## DATA TO USE
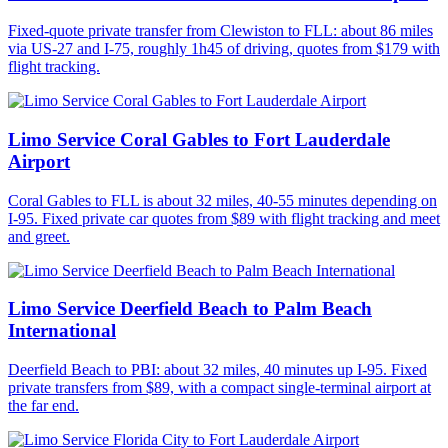
Fixed-quote private transfer from Clewiston to FLL: about 86 miles
via US-27 and I-75, roughly 1h45 of driving, quotes from $179 with
flight tracking.
Limo Service Coral Gables to Fort Lauderdale
Airport
Coral Gables to FLL is about 32 miles, 40-55 minutes depending on
I-95. Fixed private car quotes from $89 with flight tracking and meet
and greet.
Limo Service Deerfield Beach to Palm Beach
International
Deerfield Beach to PBI: about 32 miles, 40 minutes up I-95. Fixed
private transfers from $89, with a compact single-terminal airport at
the far end.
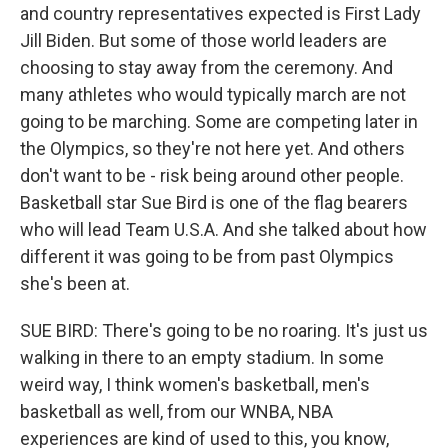
and country representatives expected is First Lady
Jill Biden. But some of those world leaders are
choosing to stay away from the ceremony. And
many athletes who would typically march are not
going to be marching. Some are competing later in
the Olympics, so they're not here yet. And others
don't want to be - risk being around other people.
Basketball star Sue Bird is one of the flag bearers
who will lead Team U.S.A. And she talked about how
different it was going to be from past Olympics
she's been at.
SUE BIRD: There's going to be no roaring. It's just us
walking in there to an empty stadium. In some
weird way, I think women's basketball, men's
basketball as well, from our WNBA, NBA
experiences are kind of used to this, you know,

## EXERCISE REQUIREMENTS
Could you print every line of text from the rows above word for word, leaving out the pictures?

## SOLUTION
Fixed-quote private transfer from Clewiston to FLL: about 86 miles
via US-27 and I-75, roughly 1h45 of driving, quotes from $179 with
flight tracking.
Limo Service Coral Gables to Fort Lauderdale
Airport
Coral Gables to FLL is about 32 miles, 40-55 minutes depending on
I-95. Fixed private car quotes from $89 with flight tracking and meet
and greet.
Limo Service Deerfield Beach to Palm Beach
International
Deerfield Beach to PBI: about 32 miles, 40 minutes up I-95. Fixed
private transfers from $89, with a compact single-terminal airport at
the far end.
and country representatives expected is First Lady
Jill Biden. But some of those world leaders are
choosing to stay away from the ceremony. And
many athletes who would typically march are not
going to be marching. Some are competing later in
the Olympics, so they're not here yet. And others
don't want to be - risk being around other people.
Basketball star Sue Bird is one of the flag bearers
who will lead Team U.S.A. And she talked about how
different it was going to be from past Olympics
she's been at.
SUE BIRD: There's going to be no roaring. It's just us
walking in there to an empty stadium. In some
weird way, I think women's basketball, men's
basketball as well, from our WNBA, NBA
experiences are kind of used to this, you know,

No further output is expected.